Ein Gel, das Zahnschmelz regenerieren kann

Ein internationales Forschungsteam hat ein neuartiges Gel entwickelt, das den Zahnschmelz reparieren und sogar wieder aufbauen kann. Diese Entwicklung könnte die Zahnmedizin revolutionieren – und Millionen Menschen helfen, die unter empfindlichen oder geschädigten Zähnen leiden.

Das Gel wurde von Spezialistinnen und Spezialisten der University of Nottingham in Zusammenarbeit mit internationalen Partnern entwickelt. Ziel war es, den natürlichen Aufbauprozess des Zahnschmelzes nachzuahmen und damit eine echte Regeneration zu ermöglichen.

Übersicht dieses Artikels

Wie funktioniert das neue Zahngel?

Der innovative Wirkstoff basiert auf Proteinen und imitiert die biologischen Prozesse, die auch beim Zahnschmelzaufbau von Kleinkindern ablaufen. Dabei bildet das Gel eine Art Gerüst, an dem sich Kalzium- und Phosphationen aus dem Speichel anlagern können – die Grundbausteine des natürlichen Zahnschmelzes.

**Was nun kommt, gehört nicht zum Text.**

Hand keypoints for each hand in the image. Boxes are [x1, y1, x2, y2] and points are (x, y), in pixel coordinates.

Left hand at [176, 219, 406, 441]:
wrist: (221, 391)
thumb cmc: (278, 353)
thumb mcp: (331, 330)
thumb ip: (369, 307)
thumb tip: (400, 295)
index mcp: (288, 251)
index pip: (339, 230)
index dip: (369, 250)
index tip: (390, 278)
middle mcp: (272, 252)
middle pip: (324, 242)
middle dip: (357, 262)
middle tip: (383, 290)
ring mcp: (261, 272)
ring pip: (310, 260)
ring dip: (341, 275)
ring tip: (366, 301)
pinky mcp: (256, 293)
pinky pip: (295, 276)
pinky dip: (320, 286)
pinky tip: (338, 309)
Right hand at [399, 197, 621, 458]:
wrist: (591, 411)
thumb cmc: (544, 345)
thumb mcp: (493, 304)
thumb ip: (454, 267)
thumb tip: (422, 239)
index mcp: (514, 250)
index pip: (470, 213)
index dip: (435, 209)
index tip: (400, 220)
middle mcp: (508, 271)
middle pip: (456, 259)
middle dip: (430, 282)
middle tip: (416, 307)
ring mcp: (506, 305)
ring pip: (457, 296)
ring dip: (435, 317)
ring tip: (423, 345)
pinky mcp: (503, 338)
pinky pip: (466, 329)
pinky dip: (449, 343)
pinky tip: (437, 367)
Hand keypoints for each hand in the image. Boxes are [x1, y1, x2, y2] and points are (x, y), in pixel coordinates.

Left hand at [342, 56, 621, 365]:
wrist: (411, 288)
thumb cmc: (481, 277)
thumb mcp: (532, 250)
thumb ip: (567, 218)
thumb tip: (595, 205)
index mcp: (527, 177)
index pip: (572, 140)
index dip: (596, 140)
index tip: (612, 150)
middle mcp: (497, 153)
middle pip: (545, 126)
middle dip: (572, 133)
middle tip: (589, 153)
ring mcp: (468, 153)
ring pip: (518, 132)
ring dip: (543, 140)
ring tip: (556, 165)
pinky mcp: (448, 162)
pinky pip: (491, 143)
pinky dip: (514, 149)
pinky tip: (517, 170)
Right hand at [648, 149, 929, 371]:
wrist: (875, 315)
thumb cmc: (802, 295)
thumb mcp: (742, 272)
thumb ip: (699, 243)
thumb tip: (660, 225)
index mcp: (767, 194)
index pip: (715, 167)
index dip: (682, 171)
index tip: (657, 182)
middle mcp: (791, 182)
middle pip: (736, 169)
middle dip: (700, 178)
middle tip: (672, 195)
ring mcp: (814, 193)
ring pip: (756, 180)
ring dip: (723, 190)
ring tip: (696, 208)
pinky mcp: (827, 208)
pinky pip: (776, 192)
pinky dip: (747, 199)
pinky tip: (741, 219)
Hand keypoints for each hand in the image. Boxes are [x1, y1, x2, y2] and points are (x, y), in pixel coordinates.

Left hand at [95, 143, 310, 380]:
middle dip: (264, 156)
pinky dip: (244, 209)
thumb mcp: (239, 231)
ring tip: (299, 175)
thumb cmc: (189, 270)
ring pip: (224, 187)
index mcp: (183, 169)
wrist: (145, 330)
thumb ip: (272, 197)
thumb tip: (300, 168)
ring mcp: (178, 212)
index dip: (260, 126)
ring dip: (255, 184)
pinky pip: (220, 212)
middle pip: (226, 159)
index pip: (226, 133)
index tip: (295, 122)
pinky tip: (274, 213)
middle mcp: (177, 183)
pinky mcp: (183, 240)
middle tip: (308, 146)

Elektronenmikroskopische Aufnahmen zeigen: Nach nur zwei Wochen Anwendung bildeten sich bei behandelten Zähnen wieder feste Apatit-Kristalle – ein Hinweis auf eine echte Remineralisierung des Zahnschmelzes.

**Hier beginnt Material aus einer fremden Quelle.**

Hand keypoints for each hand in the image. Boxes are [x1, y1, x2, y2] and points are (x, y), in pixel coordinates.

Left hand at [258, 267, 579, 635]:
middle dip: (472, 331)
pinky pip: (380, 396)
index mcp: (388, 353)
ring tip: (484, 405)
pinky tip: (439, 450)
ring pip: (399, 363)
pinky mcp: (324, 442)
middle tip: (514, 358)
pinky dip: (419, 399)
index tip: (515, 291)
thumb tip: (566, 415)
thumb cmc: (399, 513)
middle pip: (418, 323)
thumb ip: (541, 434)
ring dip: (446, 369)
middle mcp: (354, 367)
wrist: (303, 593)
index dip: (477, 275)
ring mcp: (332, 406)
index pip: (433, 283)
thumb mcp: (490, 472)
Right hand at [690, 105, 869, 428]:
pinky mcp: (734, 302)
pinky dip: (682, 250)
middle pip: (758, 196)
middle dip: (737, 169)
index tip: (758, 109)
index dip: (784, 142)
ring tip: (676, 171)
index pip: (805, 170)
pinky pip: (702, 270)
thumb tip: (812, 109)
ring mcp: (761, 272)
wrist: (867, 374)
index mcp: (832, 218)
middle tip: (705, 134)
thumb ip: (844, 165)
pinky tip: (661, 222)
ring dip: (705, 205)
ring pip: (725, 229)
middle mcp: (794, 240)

Warum die Forschung so wichtig ist

Laut der Weltgesundheitsorganisation (WHO) leiden weltweit rund 3,7 Milliarden Menschen an Erkrankungen der Mundhöhle. Ein zentraler Faktor ist der Abbau von Zahnschmelz, der Zähne anfälliger für Karies, Entzündungen, Empfindlichkeit und sogar Zahnverlust macht.

Da sich Zahnschmelz im Gegensatz zu anderen Geweben nicht natürlich regenerieren kann, galten Schäden bisher als dauerhaft. Fluoridbehandlungen und Versiegelungen können den Verfall zwar verlangsamen, jedoch keinen neuen Zahnschmelz bilden.

Ausblick: Neue Möglichkeiten für Zahnmedizin und Implantologie

Sollten sich die Ergebnisse in klinischen Studien bestätigen, könnte das Gel künftig nicht nur bei Karies, sondern auch in der Implantologie oder bei ästhetischen Zahnbehandlungen eingesetzt werden – etwa zur Stärkung der Zahnsubstanz rund um Implantate oder empfindliche Zahnhälse.

Die Forschenden hoffen, schon im kommenden Jahr ein marktreifes Produkt vorstellen zu können. Damit wäre ein bedeutender Schritt in Richtung regenerativer Zahnmedizin erreicht.